Das Di­lem­ma der Asyl­po­li­tik

Rieser Nachrichten - - Bayern - VON ULI BACHMEIER jub@augs­bur­ger all­ge­mei­ne.de

Aus der Sicht von Un­ter­neh­mern lässt sich vie­les, was in der Flücht­lings­po­li­tik ge­macht wird, nicht nach­voll­zie­hen. Da sind auf der ei­nen Sei­te Be­trie­be, die hän­de­rin­gend qua­li­fi­zier­tes Per­so­nal für Jobs su­chen, für die sich kein Deut­scher mehr fin­det. Da sind auf der an­de­ren Sei­te jun­ge Flücht­lin­ge, die die­se Jobs lie­bend ger­ne hät­ten. Und doch kön­nen bei­de nicht zu­sam­men­fin­den, weil die Staats­re­gie­rung der Auf­fas­sung ist, dass ei­ne zu groß­zü­gi­ge Po­li­tik in Deutsch­land in den Flucht­län­dern ei­ne neue Sog­wir­kung er­zeu­gen könn­te.

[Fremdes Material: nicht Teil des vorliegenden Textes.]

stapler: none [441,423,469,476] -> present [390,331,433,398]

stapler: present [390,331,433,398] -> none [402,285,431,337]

Völ­lig von der Hand zu wei­sen ist die­ses Ar­gu­ment nicht. Wer sich die ver­zwei­fel­te Si­tua­ti­on vie­ler Men­schen in ih­ren Hei­mat­län­dern vor Au­gen führt, der kann sich un­schwer vor­stel­len, dass ein Funke Hoff­nung aus­reicht, um die Flucht in Rich­tung Eu­ro­pa an­zu­tre­ten. Das In­nen­mi­nis­te­ri­um kann zu­dem auf ei­ne Viel­zahl von Fäl­len ver­wei­sen, in de­nen getrickst wur­de, um ei­ne Dul­dung zu er­hal­ten.

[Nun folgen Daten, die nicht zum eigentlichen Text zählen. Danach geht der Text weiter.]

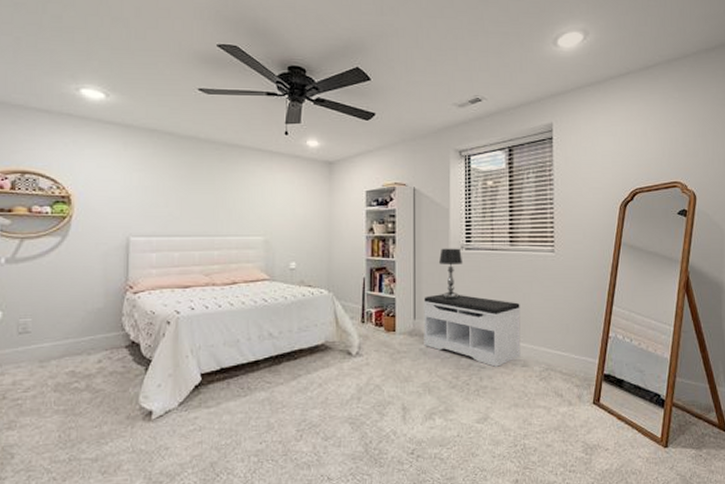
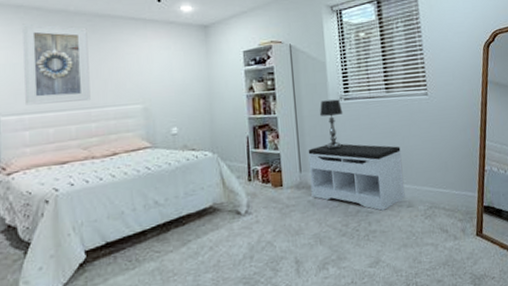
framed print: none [154,148,215,229] -> present [22,23,91,105]

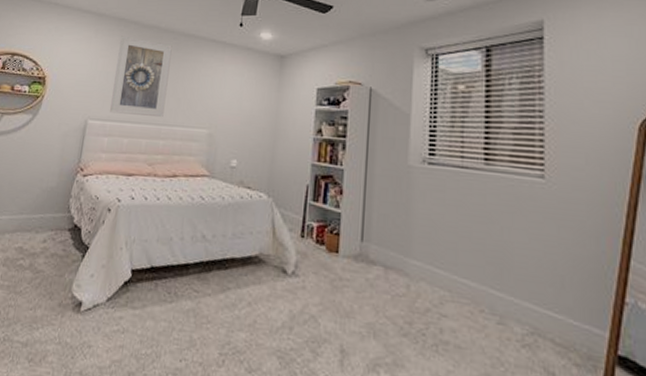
bench: present [308,143,405,211] -> none [371,214,496,319]
table lamp: present [319,99,343,149] -> none [394,160,425,223]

Zur Wahr­heit ge­hört aber auch, dass die Staats­re­gie­rung nicht ein­mal im An­satz ei­ne Idee hat, wie sie dem wach­sen­den Fach­kräf­te­man­gel in vie­len Bran­chen be­geg­nen will. Je­der, der hier ar­bei­tet (und in die Ren­ten­kas­se ein­zahlt), ist ei­ne Be­rei­che­rung für Wirt­schaft und Staat. Schon des­halb soll­te, wer in­te­griert wer­den kann, auch in­te­griert wer­den – und zwar al­len vor­an die­je­ni­gen, die be­reit sind, mit an­zu­pa­cken.